Unfortunately, there’s no real “podium” here, nor is there a stage. There’s a big A/V console, and most professors just walk around across the front of the hall. (By “front”, I mean “the space at the bottom of the pit”. The auditorium is very, very sharply sloped up.) That space is both too large for my mics to adequately pick up the professor’s unamplified voice, and in a bad position for the amplified voice to reach the recorder there.

I’m really not sure, which is why I suggest you grab the transmitter the lecturer is using and write down the model number for starters. If it is a current model, get a receiver from an audio/video house to match; if an older one, you might have to go to the used market or eBay.

A scanner would be overkill, since the freqs are usually written on the unit or shown on a display. I’m not sure about combining diff manufacturer’s products.

The newest wireless sets have multiple frequencies, but most non-pros just stick with the default settings unless they experience interference. If your receiver doesn’t work, you’ll have to read the freq from the transmitter and match it.

Having a tech geek around can make this simplier, and there’s always the possibility that the admin dept, for security reasons, insists on using some features like pilot tones, which can lock out all but one receiver, and you’re out of luck and bucks.

If Cartooniverse is around, maybe he can add some to this discussion, as he is a video expert.

Just a thought – that’s a pretty good recorder you plan to use, and tho normally I would say avoid built-in mics for fidelity reasons, in this case, it might be a lot easier if they will work.
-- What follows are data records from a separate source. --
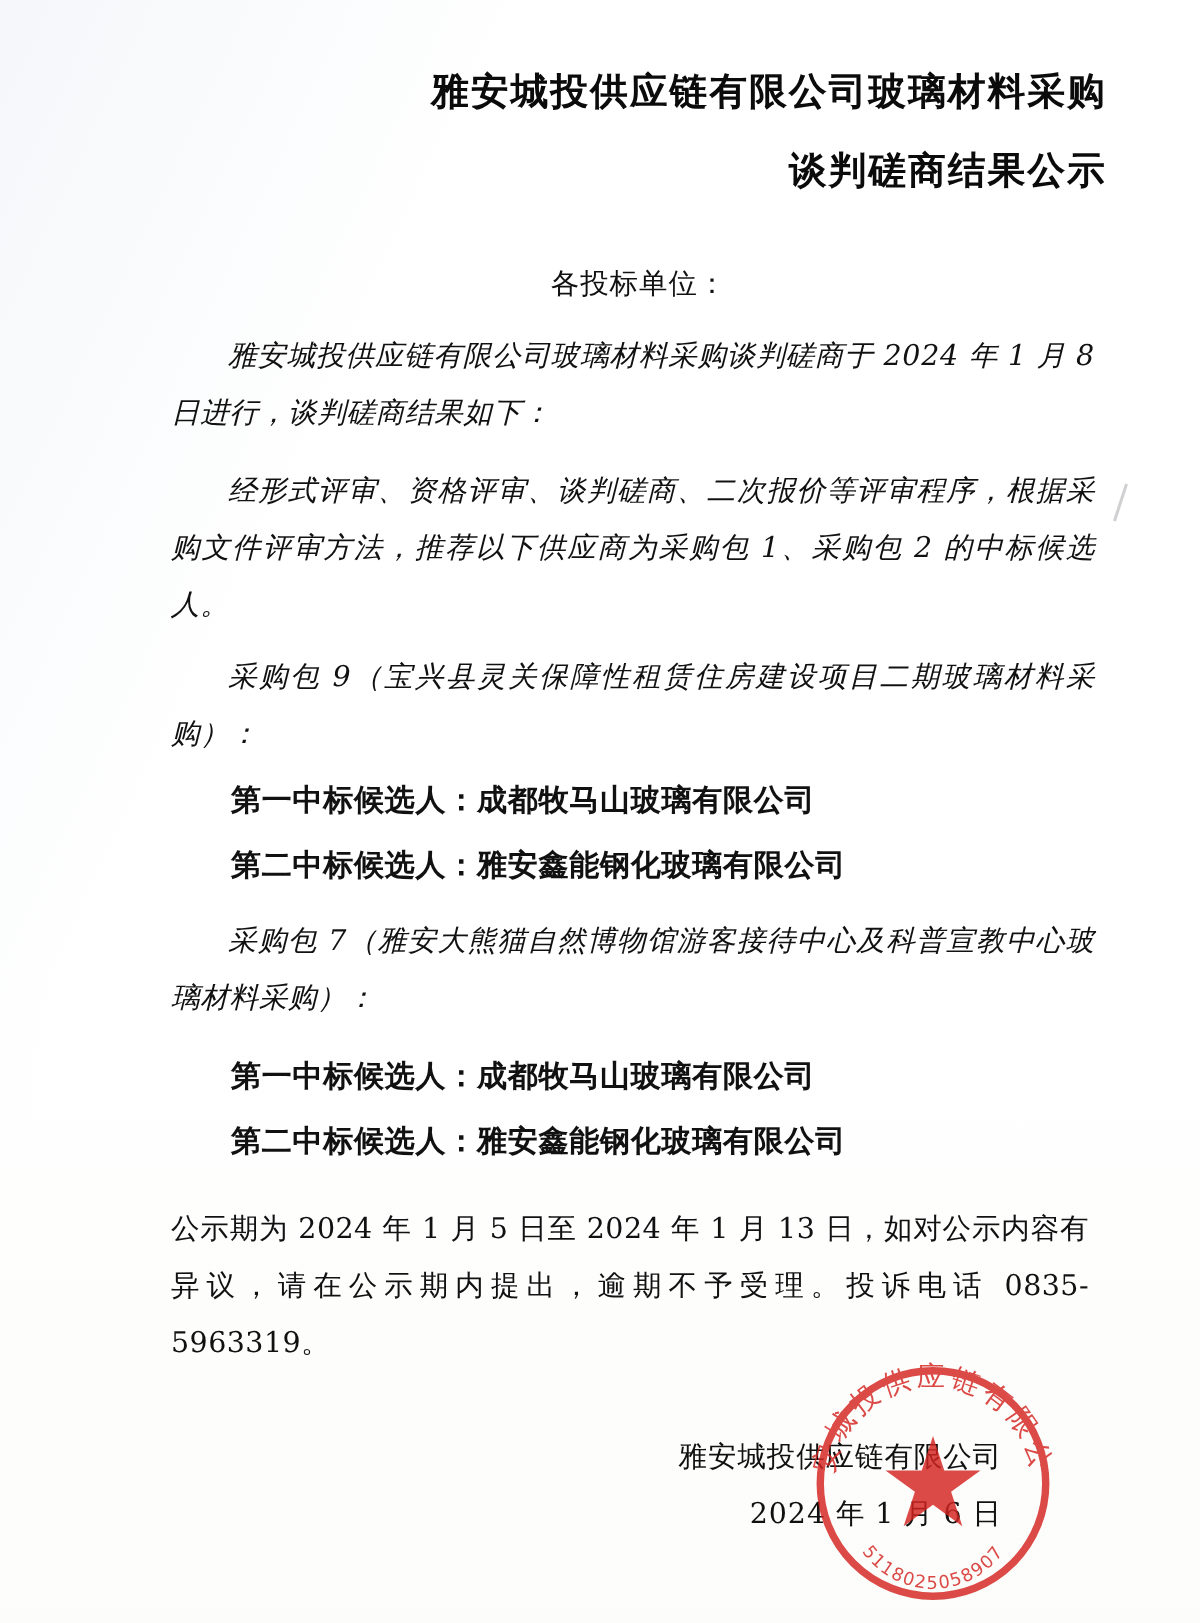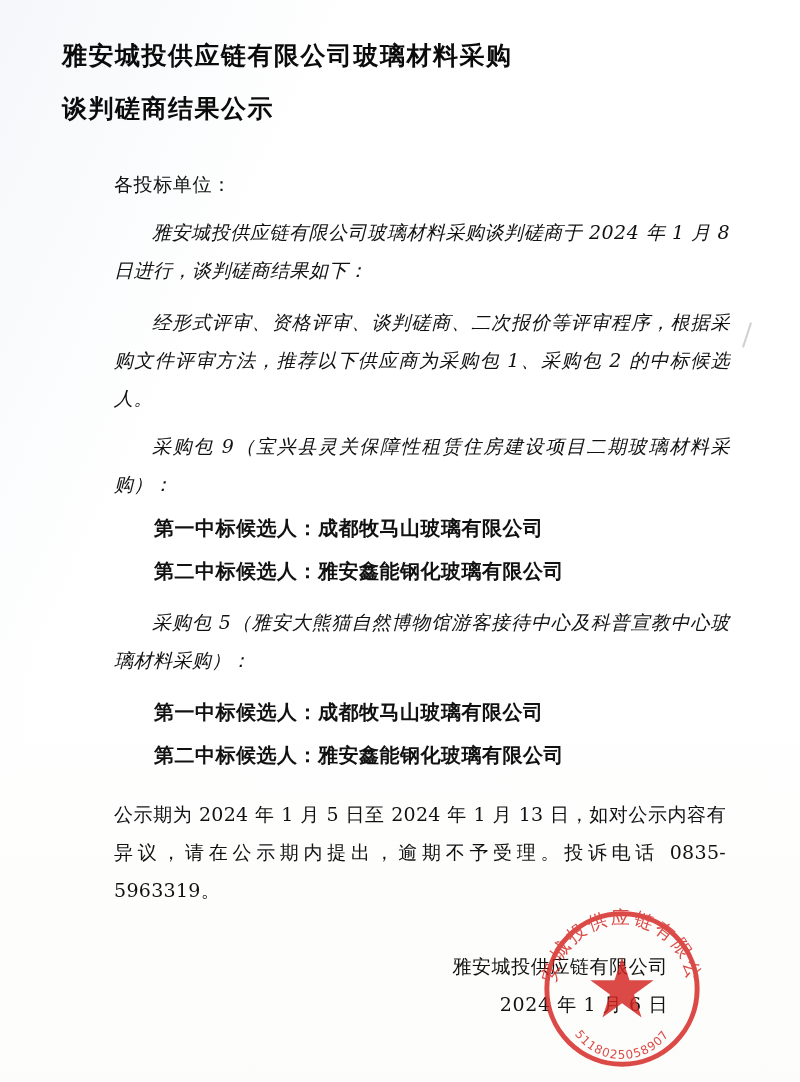--- a/index.html
+++ b/index.html
@@ -28,8 +28,8 @@
       #ffffff;
   }
   .title-block {
-    text-align: left;
-    margin-top: 7px;
+    text-align: right;
+    margin-top: 12px;
   }
   .title-line {
     font-size: 25px;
You might just give it a try, but again, get as close to the speaker as you can to minimize room echo. And recording to MP3 should be fine for voice.

Ask if they accommodate the hearing impaired with earphones. Record from the earphones.

Uh, med school? Come on, you don’t even need to go to class, let alone record the damn lectures.

Like I said, I get a lot more from listening than I do from reading. If I don’t go to lecture, I’ll just end up reading the material aloud to myself. This way, I need to study much less.

And thanks for the advice, everyone - the A/V people were sympathetic to the cause and allowed me to patch in directly.

I think he was joking. :smiley:

Woo whoo, looks like I was right the first time! :smiley:

Color me whooshed, then. :wink:

There ya go! That’s the best of all. Just make sure your recorder can handle the levels – that’s probably a line level out from their system, which is jucier than a mic level. If your recorder has a “line in” separate from a “mic in”, that might be the best input. Too high a level will give you distorted sound.